Input rows »
[Start]
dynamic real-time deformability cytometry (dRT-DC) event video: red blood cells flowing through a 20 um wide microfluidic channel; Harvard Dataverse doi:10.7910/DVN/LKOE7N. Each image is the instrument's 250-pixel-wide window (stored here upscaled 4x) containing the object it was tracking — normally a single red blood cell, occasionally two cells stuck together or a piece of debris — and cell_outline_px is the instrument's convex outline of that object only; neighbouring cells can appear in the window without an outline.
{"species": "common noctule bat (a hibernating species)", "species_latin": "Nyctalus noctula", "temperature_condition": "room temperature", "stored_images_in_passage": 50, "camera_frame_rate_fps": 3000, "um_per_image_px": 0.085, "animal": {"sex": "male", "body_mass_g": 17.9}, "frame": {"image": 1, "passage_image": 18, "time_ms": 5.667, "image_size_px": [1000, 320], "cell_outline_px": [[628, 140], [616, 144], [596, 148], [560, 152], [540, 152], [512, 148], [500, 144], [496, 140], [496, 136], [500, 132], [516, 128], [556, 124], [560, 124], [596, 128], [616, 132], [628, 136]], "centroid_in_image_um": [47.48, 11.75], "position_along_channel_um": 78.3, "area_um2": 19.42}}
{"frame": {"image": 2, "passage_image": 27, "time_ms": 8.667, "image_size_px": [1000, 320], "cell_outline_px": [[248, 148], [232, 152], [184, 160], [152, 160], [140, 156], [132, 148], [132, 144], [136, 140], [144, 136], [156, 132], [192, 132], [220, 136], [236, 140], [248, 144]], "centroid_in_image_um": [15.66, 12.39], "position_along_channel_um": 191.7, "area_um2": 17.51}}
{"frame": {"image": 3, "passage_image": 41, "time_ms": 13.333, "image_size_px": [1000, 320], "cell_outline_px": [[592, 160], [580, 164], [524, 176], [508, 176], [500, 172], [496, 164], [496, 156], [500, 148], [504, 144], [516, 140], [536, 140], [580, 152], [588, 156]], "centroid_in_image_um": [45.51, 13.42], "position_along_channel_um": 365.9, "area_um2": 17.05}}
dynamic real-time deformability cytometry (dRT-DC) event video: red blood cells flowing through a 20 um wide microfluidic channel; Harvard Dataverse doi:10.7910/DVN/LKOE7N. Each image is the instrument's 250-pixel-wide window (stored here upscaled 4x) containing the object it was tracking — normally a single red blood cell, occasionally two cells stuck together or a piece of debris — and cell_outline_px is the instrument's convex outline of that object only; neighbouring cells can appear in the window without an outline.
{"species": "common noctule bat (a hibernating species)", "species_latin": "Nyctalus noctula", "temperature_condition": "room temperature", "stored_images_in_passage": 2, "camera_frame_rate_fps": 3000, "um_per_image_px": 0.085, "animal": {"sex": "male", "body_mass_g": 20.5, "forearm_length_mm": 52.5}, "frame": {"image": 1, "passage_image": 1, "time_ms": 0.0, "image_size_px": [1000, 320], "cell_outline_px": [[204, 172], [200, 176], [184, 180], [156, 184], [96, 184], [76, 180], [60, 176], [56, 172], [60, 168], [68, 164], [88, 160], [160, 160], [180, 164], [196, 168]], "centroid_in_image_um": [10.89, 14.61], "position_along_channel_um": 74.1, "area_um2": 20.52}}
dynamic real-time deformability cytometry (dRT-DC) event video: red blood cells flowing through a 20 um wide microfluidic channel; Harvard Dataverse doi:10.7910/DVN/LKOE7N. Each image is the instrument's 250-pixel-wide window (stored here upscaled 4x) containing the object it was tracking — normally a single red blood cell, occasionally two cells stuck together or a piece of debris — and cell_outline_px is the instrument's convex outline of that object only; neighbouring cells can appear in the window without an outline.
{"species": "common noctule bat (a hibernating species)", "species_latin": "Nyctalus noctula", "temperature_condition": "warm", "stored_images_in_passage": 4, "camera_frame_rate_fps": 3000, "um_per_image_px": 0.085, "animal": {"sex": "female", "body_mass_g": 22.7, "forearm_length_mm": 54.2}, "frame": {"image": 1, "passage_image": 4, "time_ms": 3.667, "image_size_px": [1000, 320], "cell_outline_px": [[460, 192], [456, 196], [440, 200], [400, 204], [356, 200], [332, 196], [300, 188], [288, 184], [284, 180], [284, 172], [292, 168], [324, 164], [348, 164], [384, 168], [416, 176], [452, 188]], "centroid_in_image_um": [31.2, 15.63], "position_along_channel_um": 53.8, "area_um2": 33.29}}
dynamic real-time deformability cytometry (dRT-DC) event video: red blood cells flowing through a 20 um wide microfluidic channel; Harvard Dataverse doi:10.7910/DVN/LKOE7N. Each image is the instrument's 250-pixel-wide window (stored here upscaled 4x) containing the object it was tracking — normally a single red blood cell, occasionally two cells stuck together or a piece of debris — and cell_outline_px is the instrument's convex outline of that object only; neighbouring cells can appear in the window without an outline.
[End]
Problem details » Recopy the entries above exactly, with every line included.

Solution for this exercise »
dynamic real-time deformability cytometry (dRT-DC) event video: red blood cells flowing through a 20 um wide microfluidic channel; Harvard Dataverse doi:10.7910/DVN/LKOE7N. Each image is the instrument's 250-pixel-wide window (stored here upscaled 4x) containing the object it was tracking — normally a single red blood cell, occasionally two cells stuck together or a piece of debris — and cell_outline_px is the instrument's convex outline of that object only; neighbouring cells can appear in the window without an outline.
{"species": "common noctule bat (a hibernating species)", "species_latin": "Nyctalus noctula", "temperature_condition": "room temperature", "stored_images_in_passage": 50, "camera_frame_rate_fps": 3000, "um_per_image_px": 0.085, "animal": {"sex": "male", "body_mass_g": 17.9}, "frame": {"image": 1, "passage_image": 18, "time_ms": 5.667, "image_size_px": [1000, 320], "cell_outline_px": [[628, 140], [616, 144], [596, 148], [560, 152], [540, 152], [512, 148], [500, 144], [496, 140], [496, 136], [500, 132], [516, 128], [556, 124], [560, 124], [596, 128], [616, 132], [628, 136]], "centroid_in_image_um": [47.48, 11.75], "position_along_channel_um": 78.3, "area_um2": 19.42}}
{"frame": {"image": 2, "passage_image": 27, "time_ms": 8.667, "image_size_px": [1000, 320], "cell_outline_px": [[248, 148], [232, 152], [184, 160], [152, 160], [140, 156], [132, 148], [132, 144], [136, 140], [144, 136], [156, 132], [192, 132], [220, 136], [236, 140], [248, 144]], "centroid_in_image_um": [15.66, 12.39], "position_along_channel_um": 191.7, "area_um2": 17.51}}
{"frame": {"image": 3, "passage_image": 41, "time_ms": 13.333, "image_size_px": [1000, 320], "cell_outline_px": [[592, 160], [580, 164], [524, 176], [508, 176], [500, 172], [496, 164], [496, 156], [500, 148], [504, 144], [516, 140], [536, 140], [580, 152], [588, 156]], "centroid_in_image_um": [45.51, 13.42], "position_along_channel_um": 365.9, "area_um2": 17.05}}
dynamic real-time deformability cytometry (dRT-DC) event video: red blood cells flowing through a 20 um wide microfluidic channel; Harvard Dataverse doi:10.7910/DVN/LKOE7N. Each image is the instrument's 250-pixel-wide window (stored here upscaled 4x) containing the object it was tracking — normally a single red blood cell, occasionally two cells stuck together or a piece of debris — and cell_outline_px is the instrument's convex outline of that object only; neighbouring cells can appear in the window without an outline.
{"species": "common noctule bat (a hibernating species)", "species_latin": "Nyctalus noctula", "temperature_condition": "room temperature", "stored_images_in_passage": 2, "camera_frame_rate_fps": 3000, "um_per_image_px": 0.085, "animal": {"sex": "male", "body_mass_g": 20.5, "forearm_length_mm": 52.5}, "frame": {"image": 1, "passage_image": 1, "time_ms": 0.0, "image_size_px": [1000, 320], "cell_outline_px": [[204, 172], [200, 176], [184, 180], [156, 184], [96, 184], [76, 180], [60, 176], [56, 172], [60, 168], [68, 164], [88, 160], [160, 160], [180, 164], [196, 168]], "centroid_in_image_um": [10.89, 14.61], "position_along_channel_um": 74.1, "area_um2": 20.52}}
dynamic real-time deformability cytometry (dRT-DC) event video: red blood cells flowing through a 20 um wide microfluidic channel; Harvard Dataverse doi:10.7910/DVN/LKOE7N. Each image is the instrument's 250-pixel-wide window (stored here upscaled 4x) containing the object it was tracking — normally a single red blood cell, occasionally two cells stuck together or a piece of debris — and cell_outline_px is the instrument's convex outline of that object only; neighbouring cells can appear in the window without an outline.
{"species": "common noctule bat (a hibernating species)", "species_latin": "Nyctalus noctula", "temperature_condition": "warm", "stored_images_in_passage": 4, "camera_frame_rate_fps": 3000, "um_per_image_px": 0.085, "animal": {"sex": "female", "body_mass_g": 22.7, "forearm_length_mm": 54.2}, "frame": {"image": 1, "passage_image": 4, "time_ms": 3.667, "image_size_px": [1000, 320], "cell_outline_px": [[460, 192], [456, 196], [440, 200], [400, 204], [356, 200], [332, 196], [300, 188], [288, 184], [284, 180], [284, 172], [292, 168], [324, 164], [348, 164], [384, 168], [416, 176], [452, 188]], "centroid_in_image_um": [31.2, 15.63], "position_along_channel_um": 53.8, "area_um2": 33.29}}
dynamic real-time deformability cytometry (dRT-DC) event video: red blood cells flowing through a 20 um wide microfluidic channel; Harvard Dataverse doi:10.7910/DVN/LKOE7N. Each image is the instrument's 250-pixel-wide window (stored here upscaled 4x) containing the object it was tracking — normally a single red blood cell, occasionally two cells stuck together or a piece of debris — and cell_outline_px is the instrument's convex outline of that object only; neighbouring cells can appear in the window without an outline.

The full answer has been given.